Reflexión a las lecturas del domingo veinticuatro del Tiempo Ordinario - C pfrecida por el sacerdote Don Juan Manuel Pérez Piñero bajo el epígrafe "ECOS DEL DIA DEL SEÑOR"           

Domingo 24º  del T. Ordinario C  

Es impresionante constatar que, cuando Dios viene hasta nosotros,  no anda con la gente buena, que la había, ni con la gente de cultura, ni siquiera con la gente más religiosa…, sino que anda con gente de mala fama: publicanos y pecadores de todo tipo… ¡Nunca reflexionaremos bastante sobre este misterio! Es lógico que los fariseos y escribas se extrañen y murmuren entre ellos: “Ese acoge a los pecadores y come con ellos”. Pero Jesucristo tiene una misión concreta: viene “a buscar y salvar lo que estaba perdido” (Lc 19, 10). De este modo, nos revela el rostro de Dios Padre, que tiene un corazón bueno, misericordioso, compasivo…, que en el pecado, da lugar siempre al arrepentimiento. ¡Con Él siempre se puede comenzar de nuevo! ¡Comenzar de cero! Viene también a traer y anunciar el Reino de los Cielos, es decir, la forma de ser y de vivir que hay en el Cielo, de modo que la tierra sea una antesala de la Casa del Padre.

El Evangelio de este domingo nos recuerda que el Cielo no está tan lejos de nosotros como a veces pensamos. Que hay una relación entre la tierra y el Cielo. Que lo que pasa en la tierra tiene repercusión en la Casa del Padre: “Os digo que así también habrá más alegría en el Cielo por un solo pecador que se convierta, que por noventa y nueve justos que no necesitan convertirse”. La Carta a los Hebreos nos enseña que el Cielo contempla a la tierra:  “Una nube ingente de espectadores nos rodea…” (Hb 12, 1).

Los fariseos y escribas no son capaces de acoger este mensaje del Señor, porque no tienen un corazón de buen pastor ni  de una buena ama de casa, ni de un padre…  Y, sobre todo, no tienen la experiencia de ser perdonados.

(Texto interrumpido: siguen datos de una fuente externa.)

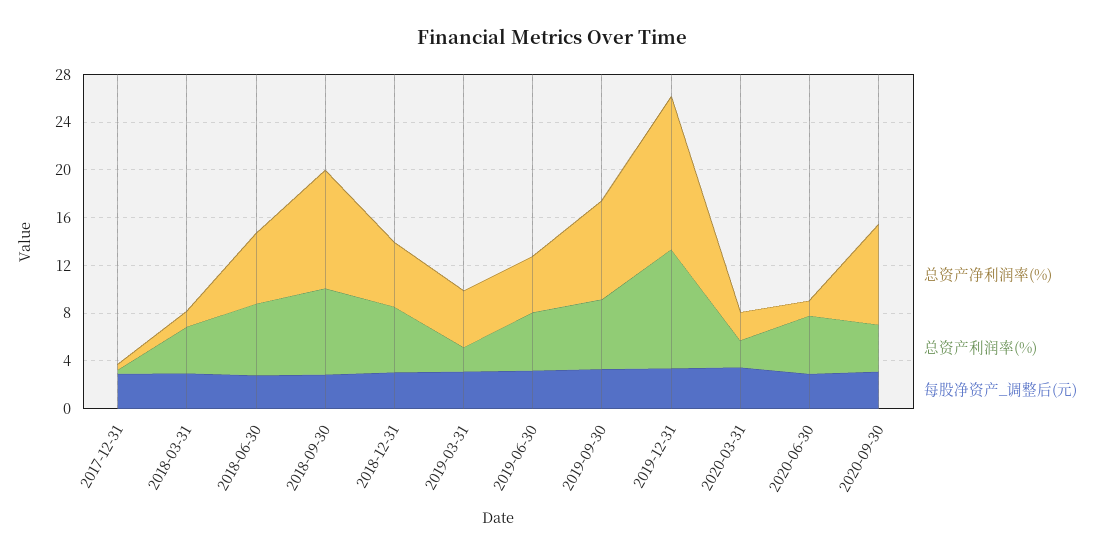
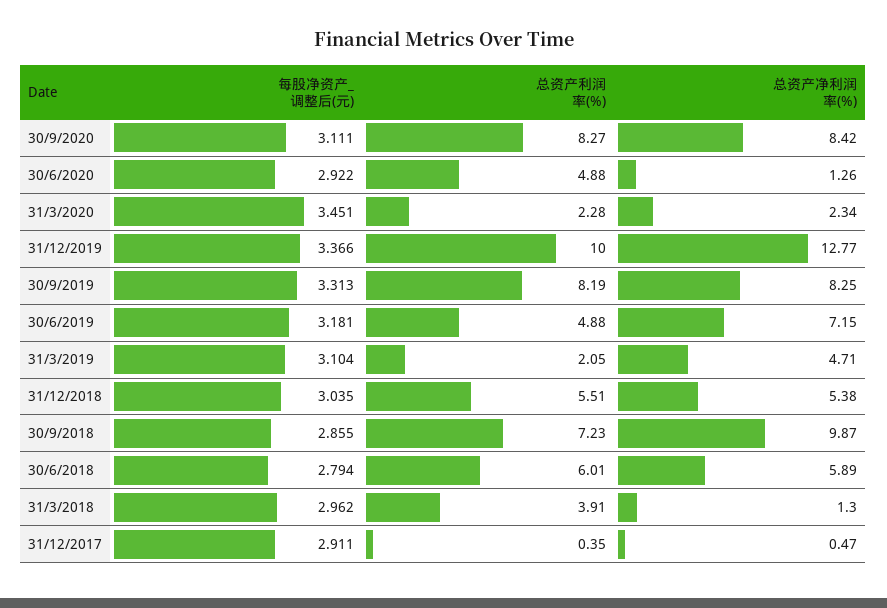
  {
    "总资产净利润率(%)": {
      "2017-12-31": 0.47,
      "2018-03-31": 1.3,
      "2018-06-30": 5.89,
      "2018-09-30": 9.87,
      "2018-12-31": 5.38,
      "2019-03-31": 4.71,
-     "2019-06-30": 5,
+     "2019-06-30": 7.15,
      "2019-09-30": 8.25,
      "2019-12-31": 12.77,
      "2020-03-31": 2.34,
      "2020-06-30": 1.26,
      "2020-09-30": 8.42
    },
    "总资产利润率(%)": {
      "2017-12-31": 0.35,
      "2018-03-31": 3.91,
      "2018-06-30": 6.01,
      "2018-09-30": 7.23,
      "2018-12-31": 5.51,
      "2019-03-31": 2.05,
      "2019-06-30": 4.88,
-     "2019-09-30": 6,
+     "2019-09-30": 8.19,
      "2019-12-31": 10,
      "2020-03-31": 2.28,
      "2020-06-30": 4.88,
-     "2020-09-30": 4
+     "2020-09-30": 8.27
    },
    "每股净资产_调整后(元)": {
      "2017-12-31": 2.911,
      "2018-03-31": 2.962,
      "2018-06-30": 2.794,
      "2018-09-30": 2.855,
      "2018-12-31": 3.035,
      "2019-03-31": 3.104,
      "2019-06-30": 3.181,
      "2019-09-30": 3.313,
      "2019-12-31": 3.366,
      "2020-03-31": 3.451,
      "2020-06-30": 2.922,
      "2020-09-30": 3.111
    }
  }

¡Qué importante, mis queridos amigos, es tener un corazón agradecido, en deuda permanente con el Señor…!

Sólo así se tiene capacidad para acoger el perdón de Dios y para vivir como verdaderos hijos de Dios, a semejanza de Jesucristo, el Hijo único del Padre: abiertos a la compasión, la misericordia, el perdón…, verdaderos constructores de “la civilización del amor”.

Este es el camino de la Iglesia, que tiene que mostrar, como Jesucristo, el verdadero rostro de Dios, que es rico en misericordia.

Es la enseñanza de la encíclica “Dives in Misericordia” de Juan Pablo II.

 

                                                   ¡FELIZ DÍA DEL SEÑOR!